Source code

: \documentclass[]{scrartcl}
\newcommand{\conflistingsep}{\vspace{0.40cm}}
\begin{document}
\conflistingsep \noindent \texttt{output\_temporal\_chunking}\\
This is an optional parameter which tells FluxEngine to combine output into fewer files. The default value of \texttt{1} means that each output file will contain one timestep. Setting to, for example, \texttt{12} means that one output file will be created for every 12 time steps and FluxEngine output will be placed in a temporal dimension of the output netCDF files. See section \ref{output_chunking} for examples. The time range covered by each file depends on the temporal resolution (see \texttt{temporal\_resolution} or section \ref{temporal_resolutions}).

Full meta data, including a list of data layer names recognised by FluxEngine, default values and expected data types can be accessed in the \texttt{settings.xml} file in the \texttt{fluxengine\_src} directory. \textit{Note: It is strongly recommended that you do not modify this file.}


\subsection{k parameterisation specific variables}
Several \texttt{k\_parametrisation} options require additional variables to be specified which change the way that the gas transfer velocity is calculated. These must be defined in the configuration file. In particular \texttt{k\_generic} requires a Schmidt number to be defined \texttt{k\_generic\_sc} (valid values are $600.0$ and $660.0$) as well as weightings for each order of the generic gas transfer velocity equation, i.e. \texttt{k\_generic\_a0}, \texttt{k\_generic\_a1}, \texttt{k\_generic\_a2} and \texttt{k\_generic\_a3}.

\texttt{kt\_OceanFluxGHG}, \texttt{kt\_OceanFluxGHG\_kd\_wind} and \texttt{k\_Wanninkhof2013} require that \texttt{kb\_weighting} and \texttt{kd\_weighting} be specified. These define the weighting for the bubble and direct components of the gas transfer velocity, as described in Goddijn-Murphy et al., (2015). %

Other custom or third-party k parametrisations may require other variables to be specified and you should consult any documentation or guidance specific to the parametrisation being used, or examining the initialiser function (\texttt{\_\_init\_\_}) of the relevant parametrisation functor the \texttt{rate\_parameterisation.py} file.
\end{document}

---

> **WHAT TO WORK ON**: Every line from the one containing "Other custom or" through the last line of the entries above must be output exactly. Leave the rest out.

> **TASK RESPONSE**:
Other custom or third-party k parametrisations may require other variables to be specified and you should consult any documentation or guidance specific to the parametrisation being used, or examining the initialiser function (\texttt{\_\_init\_\_}) of the relevant parametrisation functor the \texttt{rate\_parameterisation.py} file.
\end{document}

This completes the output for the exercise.